When Trump was getting started in Brussels, leaders on the other side of NATO headquarters were launching an effort to push back. Each nation, they said, should measure its share of the burden of collective defense not by money expended but by capability contributed. But more than that, they argued for collective security itself.

“Look, we have faced down massive challenges as a the world in the past, and we did it by coming together and standing side-by-side for what we knew was right,” said Canadian Prime MInister Justin Trudeau, in a passionate and unscripted closing monologue to a NATO-organized conference of experts and officials.

“We can again, and we need to again, do that — recognize the rise of populism, of aggressive nationalism, of polarization in our public discourse in Canada and elsewhere around the world needs to be responded to with strong, confident, positive, rational messages about how we can solve these challenges together,” Trudeau said. “And there is no better example of that than the extraordinary success that NATO has had over the past almost 70 years and indeed will continue to have in a way that is more relevant today than it ever has been before.”

Trudeau received thunderous applause from this choir, but he was hardly the only leader who brought the same basic message.

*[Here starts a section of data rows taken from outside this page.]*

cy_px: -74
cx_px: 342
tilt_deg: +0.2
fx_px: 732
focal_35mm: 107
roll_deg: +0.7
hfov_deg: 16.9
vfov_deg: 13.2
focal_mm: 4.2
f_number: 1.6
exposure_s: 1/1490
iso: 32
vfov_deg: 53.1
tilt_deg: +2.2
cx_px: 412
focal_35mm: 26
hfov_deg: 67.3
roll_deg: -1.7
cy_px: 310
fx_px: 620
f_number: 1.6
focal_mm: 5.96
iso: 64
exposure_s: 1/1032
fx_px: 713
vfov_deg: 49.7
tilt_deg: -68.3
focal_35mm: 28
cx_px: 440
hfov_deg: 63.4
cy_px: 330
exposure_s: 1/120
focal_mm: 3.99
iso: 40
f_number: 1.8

Germany’s Defense Minister Ursula von der Leyen said her father was 15 years old at the end of World War II and fought all his life to build up the European Union and to strengthen partnerships, like NATO.  

“I’m almost 60 years old. I realize I always took that for granted as a given,” von der Leyen said. “I realize it’s up to our generation now to renew that because I want my children in 50 years to live under the security umbrella of NATO, in a democracy, and that’s worth fighting for.” More applause.

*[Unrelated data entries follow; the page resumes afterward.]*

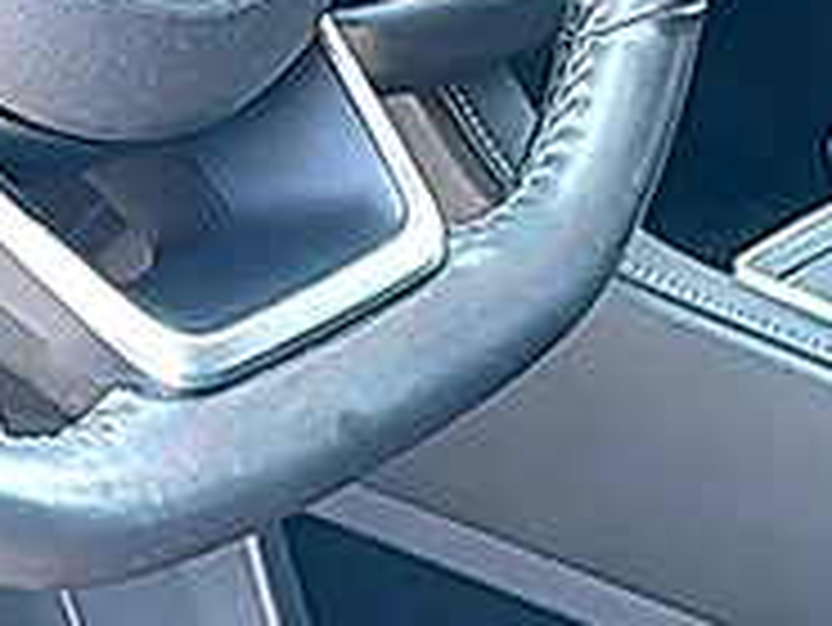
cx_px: 369
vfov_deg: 9.7
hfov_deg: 13.1
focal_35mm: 151
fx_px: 3632
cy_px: -65
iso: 125
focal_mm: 6.86
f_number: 1.78
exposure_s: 1/178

As the day wore on, some fears and actual reports of Trump “blowing up” the summit seemed overblown. Trump’s desire for NATO members to spend their pledged amounts on defense is not new. Trump pressing NATO members — though harder and more un-diplomatically than ever seen — is not the same as destroying the alliance. Trump’s entire team has said nothing but the right things, supporting a strong NATO to counter Russia, preaching the very concept of collective defense, and pushing back on concerns Trump may seek to withdraw.

Stoltenberg, who said his job is “to keep the family together,” worked hardest to paper over the differences. In his morning appearance before the sideline conference, Reuters’ Pentagon reporter Phil Stewart asked him directly if Trump’s rhetoric was making it harder to hold the alliance together. When Stoltenberg demurred, the moderator, CNN’s Pentagon correspondent Barbara Starr, pressed him on Trump’s negative rhetoric about NATO versus the more positive messaging coming from his administration. Eventually Stoltenberg relented, saying, “"There are big differences." Later, he spoke to the larger forum of attending media.

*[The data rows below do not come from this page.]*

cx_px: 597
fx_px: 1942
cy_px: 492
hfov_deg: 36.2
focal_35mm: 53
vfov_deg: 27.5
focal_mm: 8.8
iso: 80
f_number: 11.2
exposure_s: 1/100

“In the history of NATO, we have had many disagreements. And we have been able to overcome them, again and again,” Stoltenberg said at a press conference. ”Because at the end of the day, we all agree that North America and Europe are safer together. NATO is good for Europe. And NATO is good for North America. So today, we agreed to strengthen NATO’s deterrence and defence. Step up our role in the fight against terrorism. And share the burden of our security more fairly.”

Even Turkey — perhaps the most uncertain NATO ally just now — came with a ironclad message. "We need solidarity and unity now more than ever," said Turkey's Foreign Affairs Minister Mevlüt Çavuşoğlu, at the sideline event.

Trump’s tweets and Turkey’s arms deals with Russia notwithstanding, the common theme was clear: “cohesion.” Several NATO leaders used that word to say what they wanted from the alliance and wanted to convey to their publics. Like much of the international order, they said, NATO is being challenged and questioned like never before, and perhaps healthily. If the next generation wants to preserve the alliance and the international order it supports, then the think-tank academics and bureaucrats and officers in attendance will have to do something they never thought they’d have to. They’re going to have to sell it.

As von der Leyen said, “This is not a given. If we don't stand up for it, nobody else will."